Flowering has been observed from July to October. No pollinators have been reported for A. grandifolia. However studies of pollinators of other Acacia species indicate they are primarily insect pollinated (Bernhardt 1989). Fruits have been recorded from October to November. The fruit splits soon after maturing, releasing the seed. It is not known if the opening of the capsule forcibly ejects the seed or whether the seeds just fall to the ground. The seed has a fleshy attachment on the outside of the seed coat. It is suggested that such attachments promote secondary dispersal by ants (Berg 1975).
Seeds are dormant when released from the mature pods. As with most hard-seeded leguminous species, this dormancy is due to seed coat impermeability. The genus Acacia contains numerous species whose germination is promoted by heat from fire. With these seed characteristics A. grandifolia would accumulate a persistent seed bank in the soil during inter-fire periods. The length of seed viability in the soil is unknown.
Fire is a major environmental factor in Australia, particularly in dry sclerophyll forest. Different intensities, frequencies and seasonal occurrences of fire will effect the population dynamics of this species. Although little is known about the fire ecology of A. grandifolia it is suggested that fire plays an important role in the recruitment pattern of this species. There is no quantitative information available on this species’ fire requirements.
Anecdotal evidence indicates that this species proliferates in areas of disturbance. It is reported to been transported in gravel used in maintenance of road verges within its present range (P. Forster pers. comm.). Pedley (1978) commented that grazing of domestic cattle may restrict the establishment of Acacia seedlings.
In recent years the species has been observed to be very common at a number of localities within its restricted range. The species’ continued existence in the wild in the short to medium term does not appear to be threatened. However, with no populations within areas set aside for the conservation of the natural habitat, the species may be potentially threatened in the long term by the management of its habitat for other uses.

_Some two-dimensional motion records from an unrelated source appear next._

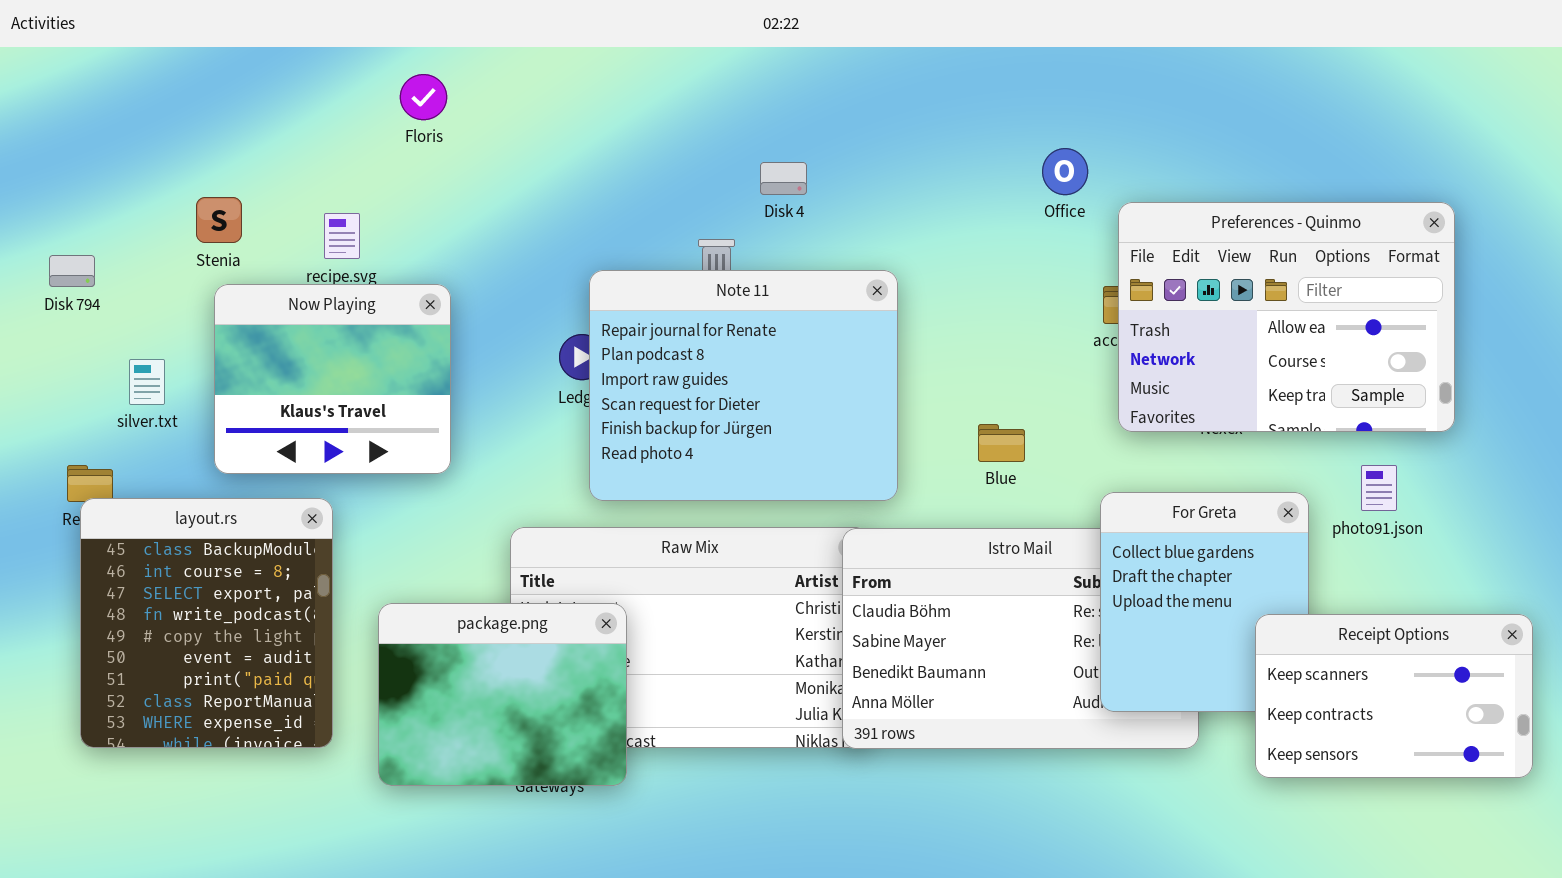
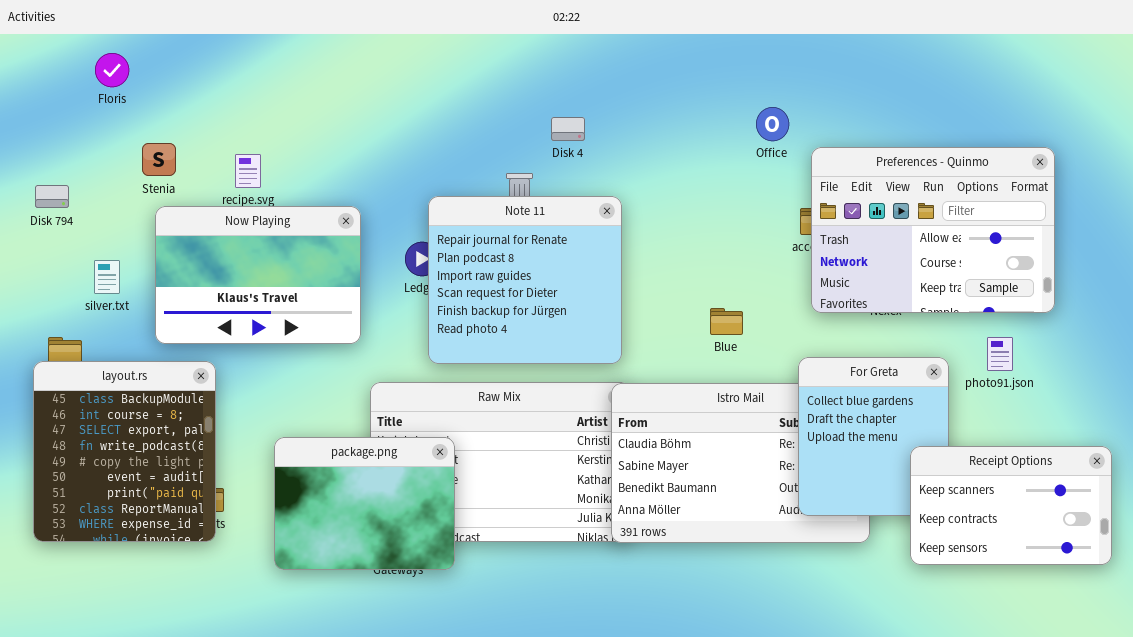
Floris: [400,74,447,120] -> [95,53,129,87], moved
Note 11: [589,270,898,501] -> [428,196,622,364], resized
Now Playing: [214,284,451,474] -> [155,206,361,344], resized
layout.rs: [80,498,333,748] -> [33,361,216,542], moved

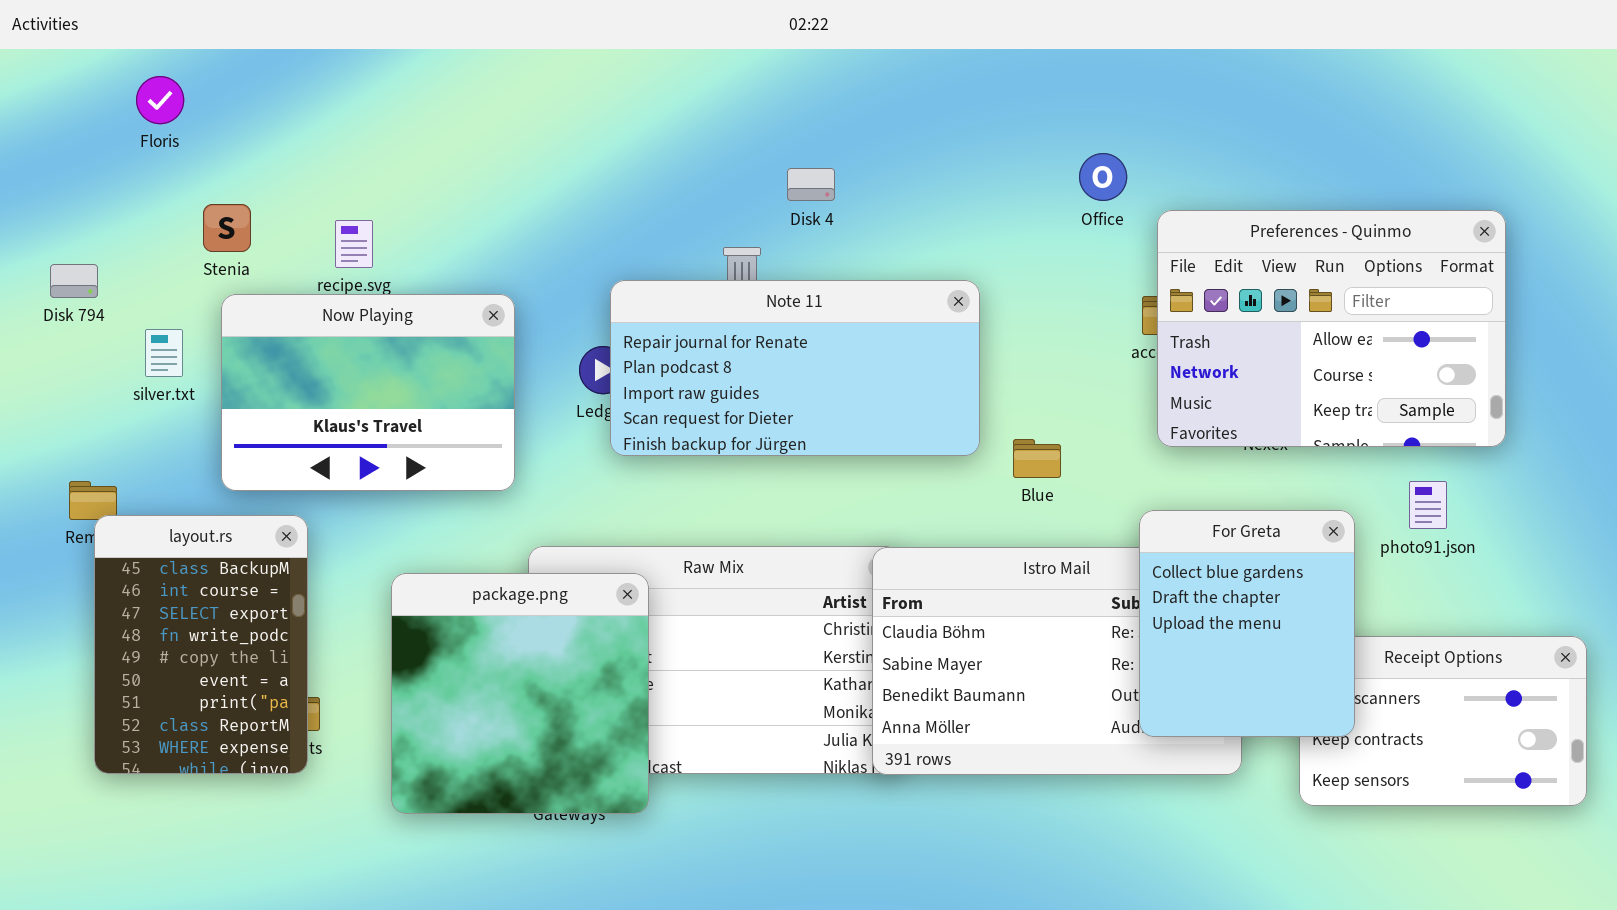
Note 11: [428,196,622,364] -> [610,280,980,456], resized
silver.txt: [94,260,120,294] -> [145,329,183,377], moved
For Greta: [798,357,949,516] -> [1139,510,1355,737], raised
layout.rs: [33,361,216,542] -> [94,515,308,774], resized
package.png: [274,437,455,570] -> [391,573,649,814], resized

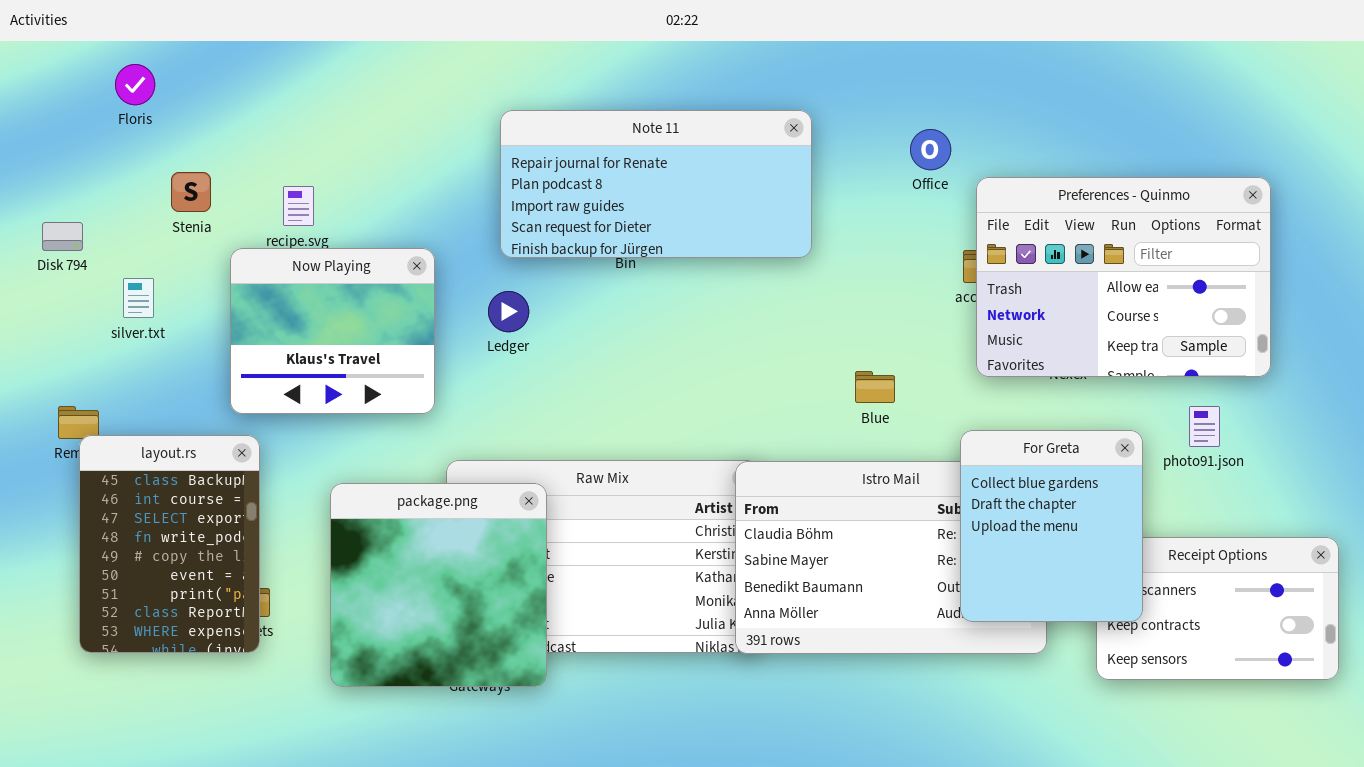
Note 11: [610,280,980,456] -> [500,110,812,258], moved
Now Playing: [221,294,515,491] -> [230,248,435,414], resized

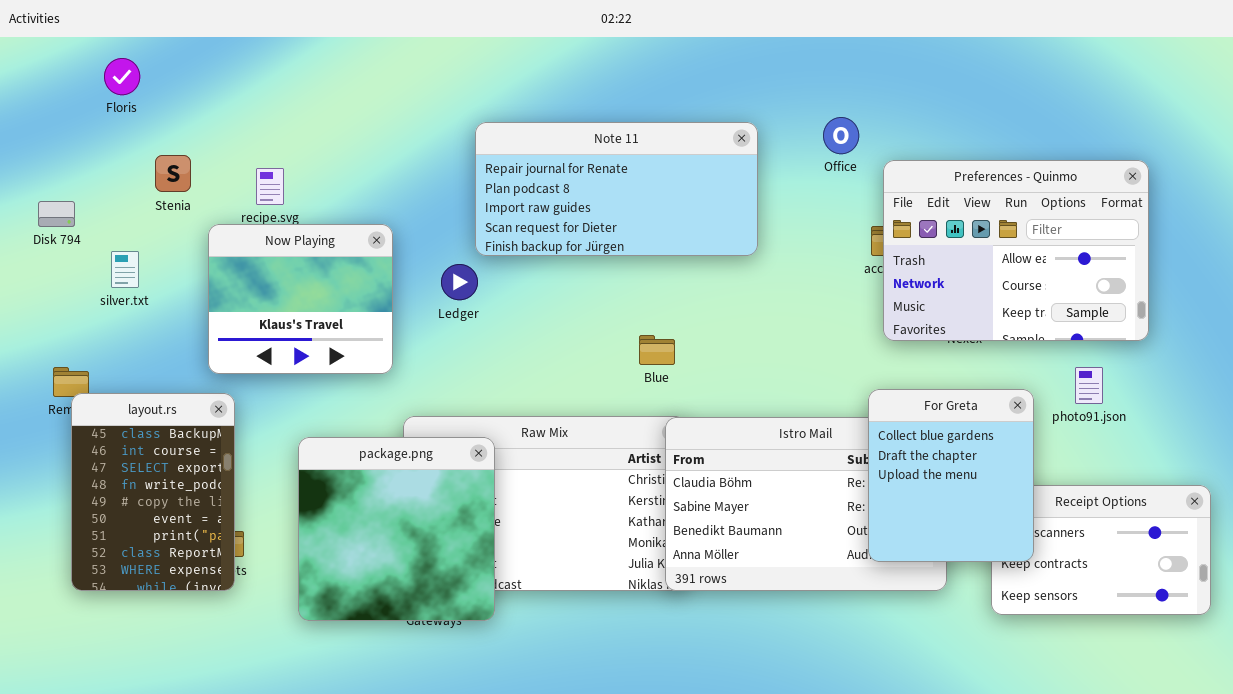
Note 11: [500,110,812,258] -> [475,122,758,256], moved
Blue: [855,371,895,403] -> [639,335,675,365], moved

Populations on freehold and leasehold land are potentially threatened by clearing for agricultural development and by grazing of domestic cattle.
The species appears to respond favourably to some degree of habitat disturbance. However there is no information on the effect of varying levels of habitat disturbance.
The occurrence of fire in the habitat of A. grandifolia should not be viewed as being incompatible with the long term survival of the species. However the lack of ecological information about this species response to fire makes it impossible to assess what would be an appropriate level of frequency and intensity for the long term benefit of the species. If fires are too frequent, the plants will have insufficient time to build-up a soil seedbank to replace plants that have been killed in the fires, and this will lead to population declines.
3.4.8 Management, research and conservation measures
No populations are known to be in conservation reserves. Negotiations should be undertaken with landowners or Department of Natural Resources to reserve at least some of the population.
It is important to understand how A. grandifolia responds to differing fire regimes in its habitat. Research is required into the fire ecology, reproduction biology and the population dynamics of the species.
The effect of grazing of domestic stock of the population dynamics of A. grandifolia needs to be assessed if grazing on crown land continues in areas where this species grows.